The Preacher writes (Eccl. 3: 15 ), "God requireth that which is past." God Himself, being "of purer eyes than to behold evil," does not consciously do something with this mystical thing called the past or with the sense of sin which humanly seems to be in one's recollection of past experience. Does not this passage mean rather that a consciousness of God's presence, of His goodness and allness, necessarily wipes out any sense of a sinful past? This "past," in other words, is taken from us, removed from consciousness, and thus prevented from having any influence in our experience. Actually, there is no time, for time is but a mortal concept.
Suppose one who has indulged in sin learns to loathe it and turns to God for healing. Having seen something of the infinite nature of God and of His idea, man, and having given up his belief in the necessity or reality of sin, may this one begin his new enlightened human experience without fetters? He certainly may. He can know that man, his true identity, is, as the infinite reflection of God, ever without fetters. As he sees this fact more clearly and strives to overcome the belief in material limitation, he will find his human progress in proportion unimpeded.
Suppose one in the past suffered an experience which appears to have left irreparable physical evidence. Suppose this one similarly turns in complete humility and receptivity to God. May he still find health and activity and well-being and satisfaction? He certainly may.
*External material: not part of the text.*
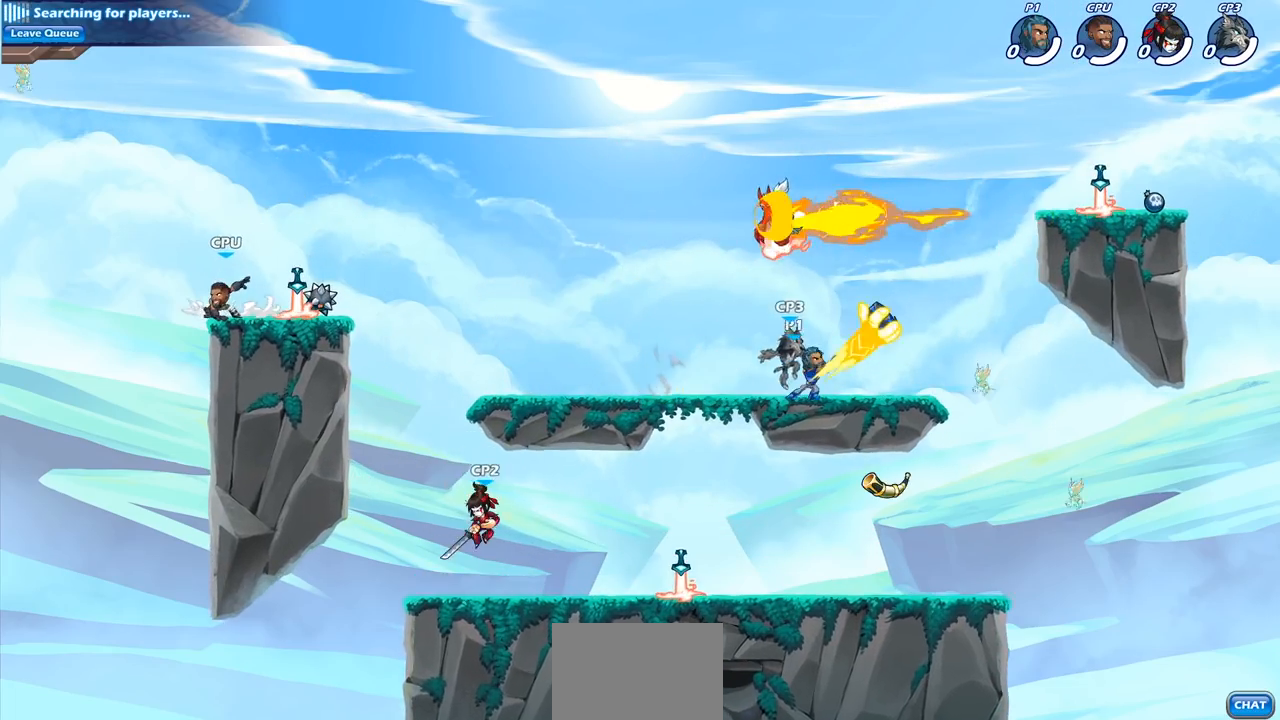
{"buttons": [], "left_stick": "left", "right_stick": "center", "events": [[500, "left_stick", "left"]]}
Precisely how human conditions will be adjusted is not to be outlined, but one may know that experience will be joyful and complete in the proportion the his perception of spiritual existence improves.
Whatever the past belief or circumstance, the task of forsaking evil, of learning to love and understand God, of turning over a new leaf, may be undertaken when one chooses—at the beginning of the New Year, yes, but also on every day of the year, and in every hour and in every minute.